If we refuse to use it—not because it failed but because we failed to regulate it—we may be committing a form of institutional malpractice.
Limitations Worth Embracing
SDBench is a simulation. There were no healthy patients. No vague symptoms. No social variables. No scheduling chaos. But the study does not claim clinical deployment readiness. It shows, decisively, that structured AI is already better than humans at one of the hardest tasks in medicine.
Shouldn’t that trigger urgency—not dismissal?

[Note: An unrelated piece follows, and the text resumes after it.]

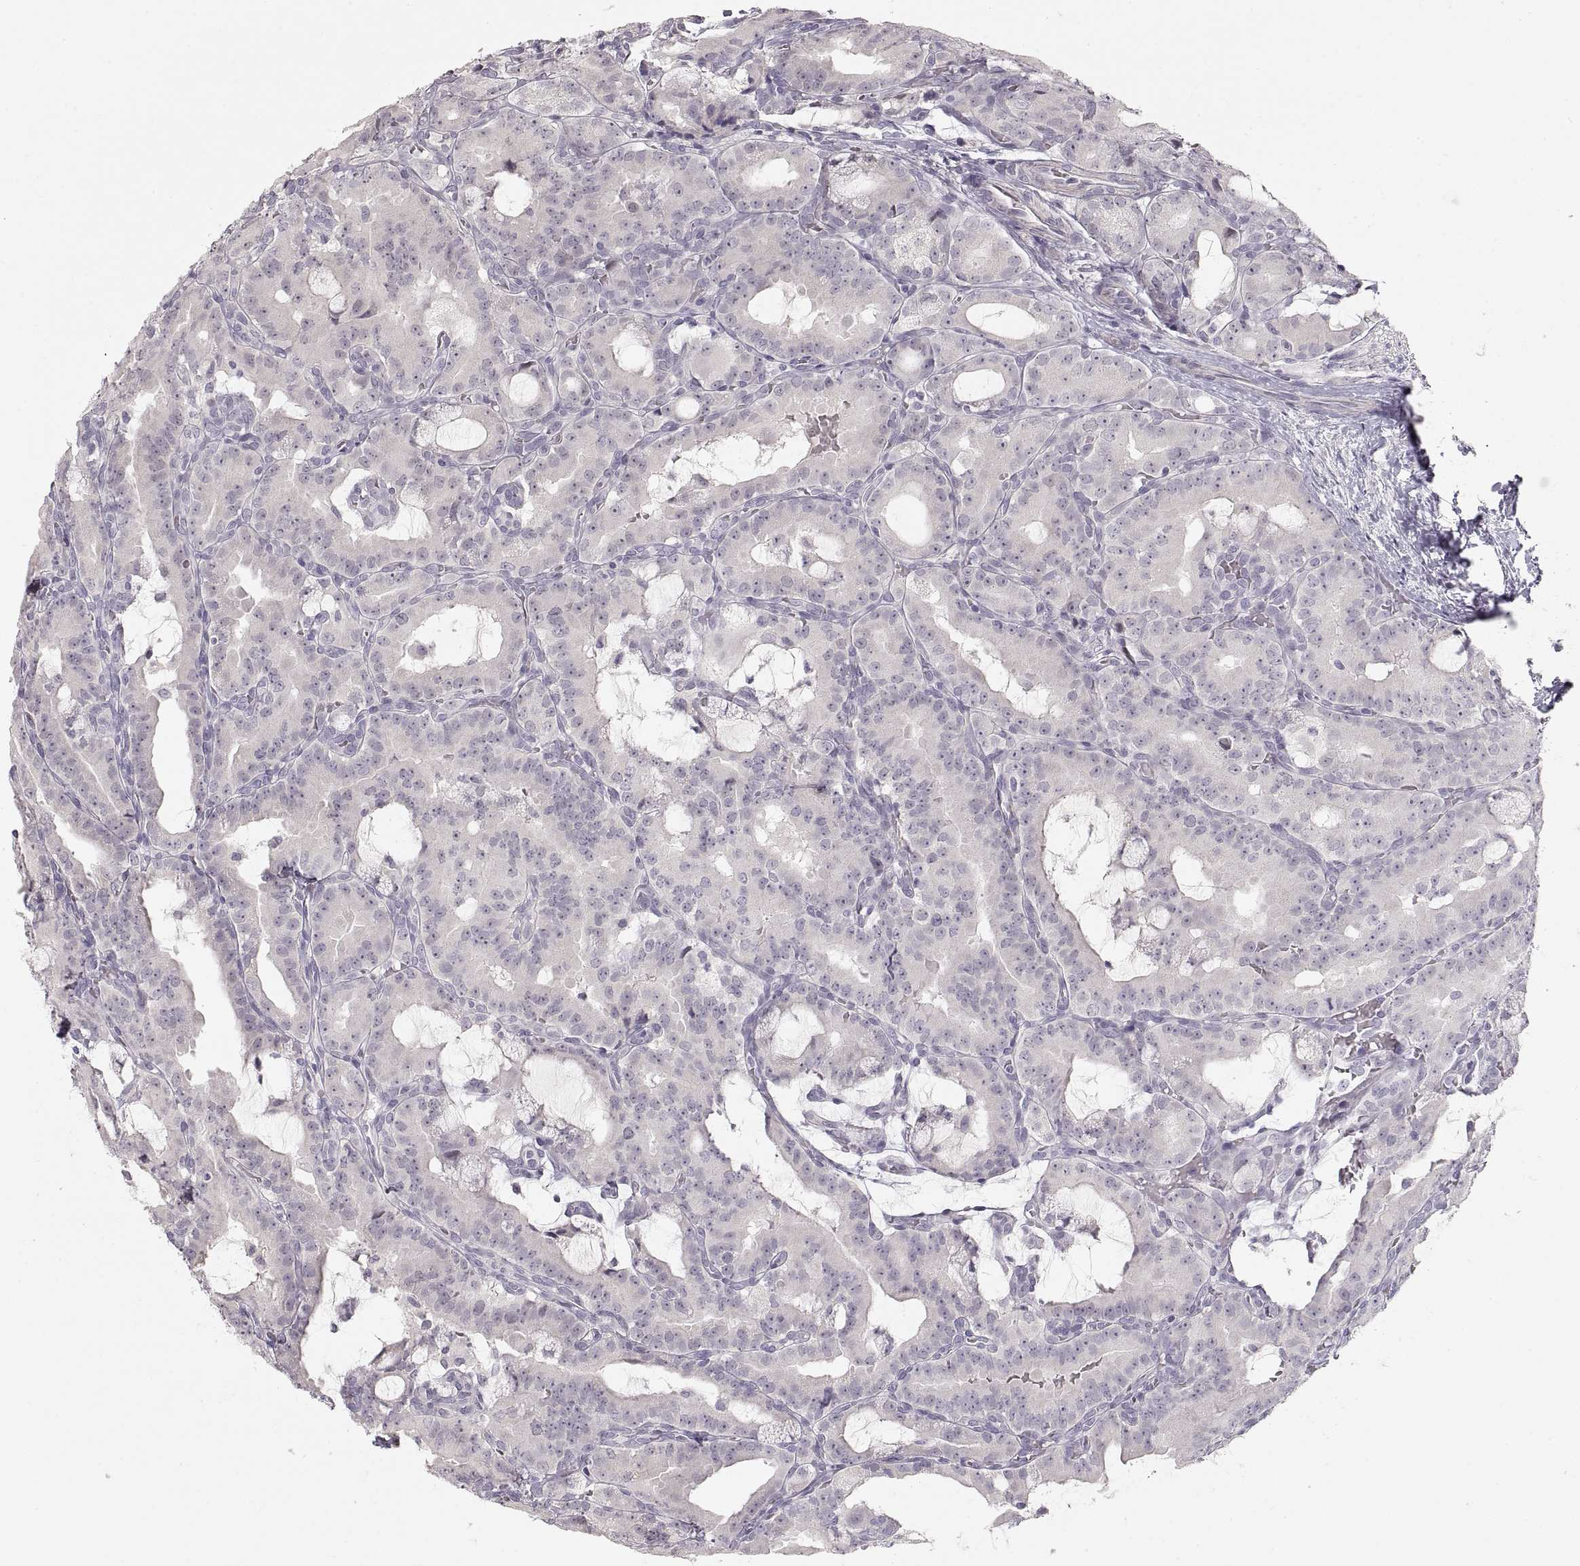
{"staining": {"intensity": "negative", "quantity": "none", "location": "none"}, "tissue": "prostate cancer", "cell_type": "Tumor cells", "image_type": "cancer", "snomed": [{"axis": "morphology", "description": "Adenocarcinoma, NOS"}, {"axis": "morphology", "description": "Adenocarcinoma, High grade"}, {"axis": "topography", "description": "Prostate"}], "caption": "Adenocarcinoma (prostate) stained for a protein using immunohistochemistry reveals no positivity tumor cells.", "gene": "PCSK2", "patient": {"sex": "male", "age": 64}}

A Turning Point We Might Just Waste
We can keep telling ourselves that diagnostic AI needs more time. But it doesn’t need time—it needs oversight, regulation, audit standards, and clinical validation at scale.
And we need to stop lying to ourselves about human performance in complex medicine. It’s not superhuman. It’s not sacred. It’s brittle.
The age of diagnosis-by-AI isn’t coming.
It’s already here.
What’s missing isn’t technology.
It’s a clear path toward regulation and accountability.





Please, remember that AI is not some ultra-smart alien sent down to the Earth AD 2023 to solve all our problems and let us be lazy, do nothing and thrive.
AI = software. There is nothing more to it. This is a combination of dumb harvesting engines, dumb collating engines and dumb regurgitating engines. Their production appears to be smarter than you-the-user only because of the algorithms (= programming routines) which follow Lego-like matching prescriptions.
The performance of AI machines will depend on the quality of the harvested sources. Take that infamous Alzheimer research story. A number of fake studies with fake images and fake conclusions was the driving force behind the approaches to Alzheimer treatment for ages. Let your AI harvest all of them, and conclude that because it is a sequence of 10 or 20 studies from the same author, all peer-reviewed and published in renowned journals, they must be the legitimate source of true knowledge.
This is exactly what medical schools and doctors do. They harvest abstracts, if they read anything at all, and without double-checking the published story, they accept the conclusions as the true science.
Considering the advance of medical knowledge, there should be a special board set up to analyse and permanently erase all defective peer-reviewed published studies - every single month. As 90% of the papers published in journals are false, redundant or completely useless (according to the medical research itself - Ioannides), the board will have a lot of work until the end of the universe. In other words, there will never be good, reliable source material for AI to harvest.
So, yes, we need a clear path toward regulation and accountability. Regulation = ban all fake and unnecessary research. (Including creating false teams of authors all glued to one big name that paves the way to being published.) Accountability = remove all offenders from the profession, permanently, no appeal possible. (The latter has to be done algorithmically, no human intervention possible.)
If these measures are applied to both the past publications and the current and future work, maybe we will have a great database of reliable publications for AI to harvest and use in something like… 300 years?
Until that time… if my chances for a true diagnosis from a professionally trained overpriced doctor are at 1/5, as stated in this article… I’ll go back to my grandma who has always been 100% infallible with her herbs.
And we have to make sure it can recognize and diagnose the full scope of vaccine injury.